Final plans have been revealed for $40 million in park developments around the Grand River in downtown Grand Rapids.

Community leaders shared yesterday final concept plans for River for All, a City of Grand Rapids project, which includes the design of trails and six sites along both sides of the 7.5-mile Grand River stretch between Riverside Park and Millennium Park.

The sites for development include the decommissioned city water department storage yard, Leonard to Ann trail connection, Coldbrook decommissioned water-pumping site, Monroe North district property, Grand Rapids Public Museum and Fish Ladder Park.

The many detailed plans include several decks, river overlooks, meeting spaces, expanded green space throughout and downtown river access.

Several specific plans were shared yesterday: transforming riverside lots at Monroe Avenue NW and Trowbridge Street NW into green space with an event pavilion and river access; extending the river trail from Leonard Street to Ann Street; an amphitheater at the public museum; a logjam-inspired playground at the Coldbrook site; and conversion of the decommissioned storage tank into an event space.
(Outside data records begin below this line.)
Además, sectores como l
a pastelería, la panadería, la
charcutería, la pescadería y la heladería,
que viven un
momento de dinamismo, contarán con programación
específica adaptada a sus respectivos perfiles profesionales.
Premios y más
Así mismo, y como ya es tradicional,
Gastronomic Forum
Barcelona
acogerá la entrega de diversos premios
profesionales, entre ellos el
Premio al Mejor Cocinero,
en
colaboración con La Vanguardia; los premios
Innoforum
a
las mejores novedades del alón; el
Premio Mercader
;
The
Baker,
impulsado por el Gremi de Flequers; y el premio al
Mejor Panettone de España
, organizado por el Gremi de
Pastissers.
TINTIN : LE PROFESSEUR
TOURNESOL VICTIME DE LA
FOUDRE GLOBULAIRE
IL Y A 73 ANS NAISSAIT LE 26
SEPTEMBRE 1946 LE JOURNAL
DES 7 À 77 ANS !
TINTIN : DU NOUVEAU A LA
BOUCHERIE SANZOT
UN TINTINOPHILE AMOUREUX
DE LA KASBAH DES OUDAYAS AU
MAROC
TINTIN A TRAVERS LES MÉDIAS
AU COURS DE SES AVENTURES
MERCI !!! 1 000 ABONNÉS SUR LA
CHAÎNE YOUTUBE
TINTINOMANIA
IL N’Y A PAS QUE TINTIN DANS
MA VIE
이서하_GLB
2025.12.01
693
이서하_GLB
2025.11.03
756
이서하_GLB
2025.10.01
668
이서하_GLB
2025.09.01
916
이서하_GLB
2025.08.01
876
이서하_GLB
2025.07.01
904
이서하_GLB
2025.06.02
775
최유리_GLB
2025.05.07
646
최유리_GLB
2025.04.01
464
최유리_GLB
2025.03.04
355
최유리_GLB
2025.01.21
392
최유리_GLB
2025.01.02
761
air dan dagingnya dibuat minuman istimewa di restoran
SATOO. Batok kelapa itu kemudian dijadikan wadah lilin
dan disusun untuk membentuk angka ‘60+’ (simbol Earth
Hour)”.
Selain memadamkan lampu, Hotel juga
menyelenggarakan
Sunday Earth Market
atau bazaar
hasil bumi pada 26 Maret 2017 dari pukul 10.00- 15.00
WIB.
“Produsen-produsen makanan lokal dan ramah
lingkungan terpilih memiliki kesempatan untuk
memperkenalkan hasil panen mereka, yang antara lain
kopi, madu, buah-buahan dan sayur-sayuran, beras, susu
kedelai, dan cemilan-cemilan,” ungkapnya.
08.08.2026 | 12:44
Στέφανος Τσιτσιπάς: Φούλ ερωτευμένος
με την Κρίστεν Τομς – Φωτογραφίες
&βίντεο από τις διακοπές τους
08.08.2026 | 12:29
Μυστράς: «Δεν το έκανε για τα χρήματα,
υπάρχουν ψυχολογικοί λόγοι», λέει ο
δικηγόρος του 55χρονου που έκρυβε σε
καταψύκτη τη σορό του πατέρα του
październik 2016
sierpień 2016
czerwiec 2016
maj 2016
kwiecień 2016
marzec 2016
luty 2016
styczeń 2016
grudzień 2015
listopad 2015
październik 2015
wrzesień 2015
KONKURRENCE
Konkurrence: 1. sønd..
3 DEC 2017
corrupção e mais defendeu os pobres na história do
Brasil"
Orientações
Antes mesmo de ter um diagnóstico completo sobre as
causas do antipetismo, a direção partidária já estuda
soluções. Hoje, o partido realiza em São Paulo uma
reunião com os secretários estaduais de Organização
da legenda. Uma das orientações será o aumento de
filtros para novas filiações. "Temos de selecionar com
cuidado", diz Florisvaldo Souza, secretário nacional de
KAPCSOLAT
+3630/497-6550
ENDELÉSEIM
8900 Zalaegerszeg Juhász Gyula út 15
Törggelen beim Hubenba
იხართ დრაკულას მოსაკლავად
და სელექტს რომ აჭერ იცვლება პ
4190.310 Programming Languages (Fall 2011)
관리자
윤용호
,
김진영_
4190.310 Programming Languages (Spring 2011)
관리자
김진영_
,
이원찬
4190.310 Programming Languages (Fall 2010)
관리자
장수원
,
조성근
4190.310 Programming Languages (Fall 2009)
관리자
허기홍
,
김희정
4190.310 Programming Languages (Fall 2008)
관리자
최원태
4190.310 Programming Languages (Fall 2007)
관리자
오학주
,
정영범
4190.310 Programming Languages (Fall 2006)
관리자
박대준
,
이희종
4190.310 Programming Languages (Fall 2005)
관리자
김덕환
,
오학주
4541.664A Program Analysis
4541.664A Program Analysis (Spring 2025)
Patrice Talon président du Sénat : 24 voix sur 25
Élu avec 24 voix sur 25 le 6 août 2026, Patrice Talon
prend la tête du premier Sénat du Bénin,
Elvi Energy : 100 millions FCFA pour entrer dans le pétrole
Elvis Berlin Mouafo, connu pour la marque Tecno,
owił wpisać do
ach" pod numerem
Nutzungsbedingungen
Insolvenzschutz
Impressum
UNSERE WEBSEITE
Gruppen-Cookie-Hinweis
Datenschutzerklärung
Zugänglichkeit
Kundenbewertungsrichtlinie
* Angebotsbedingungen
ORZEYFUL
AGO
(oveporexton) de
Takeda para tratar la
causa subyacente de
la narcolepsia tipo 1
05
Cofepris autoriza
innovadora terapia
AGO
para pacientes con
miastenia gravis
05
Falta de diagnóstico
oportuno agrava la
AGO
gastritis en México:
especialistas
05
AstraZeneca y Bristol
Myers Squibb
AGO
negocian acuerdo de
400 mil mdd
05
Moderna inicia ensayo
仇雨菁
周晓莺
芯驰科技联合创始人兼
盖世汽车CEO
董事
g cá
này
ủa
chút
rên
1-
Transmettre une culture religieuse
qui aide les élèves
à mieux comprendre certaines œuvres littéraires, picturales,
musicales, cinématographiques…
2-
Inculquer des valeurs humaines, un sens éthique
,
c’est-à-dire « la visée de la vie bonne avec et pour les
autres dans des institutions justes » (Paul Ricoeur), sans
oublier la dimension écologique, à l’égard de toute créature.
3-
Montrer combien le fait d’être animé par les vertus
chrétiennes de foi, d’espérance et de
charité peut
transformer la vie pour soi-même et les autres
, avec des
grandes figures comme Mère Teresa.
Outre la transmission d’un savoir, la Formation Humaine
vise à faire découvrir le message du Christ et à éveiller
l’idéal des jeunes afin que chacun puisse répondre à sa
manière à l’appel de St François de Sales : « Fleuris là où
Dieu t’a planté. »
The initiative is in conjunction with plans to restore the rapids in the Grand River.

The final plans are the result of years of work, including public focus groups and input from multiple organizations, including Downtown Grand Rapids Inc., Grand Rapids Whitewater, Grand Rapids Public Museum and the City of Grand Rapids Parks and Recreation department.

Nicole Horst, a principal at Denver-based Wenk Associates, has led development of the design plans and guidelines.

Local firms also working on the plans include Viridis Design Group, FTCH and Williams & Works.

Funding for the planning has come from the City of Grand Rapids and DGRI.

Horst said some of the River for All development would begin during the rapids restoration, which is expected to begin in about a year and last for several years, though it cannot be completed until after the river project is finished.

She said next steps include exploring public-private funding options.

Horst said pieces of the plan, such as building and space conversions, would need to be completed through private investment.

Since rapids restoration is expected to attract more water sports and swimming interest, Horst said local officials are working on overturning the Grand Rapids ordinance that prohibits swimming in the river.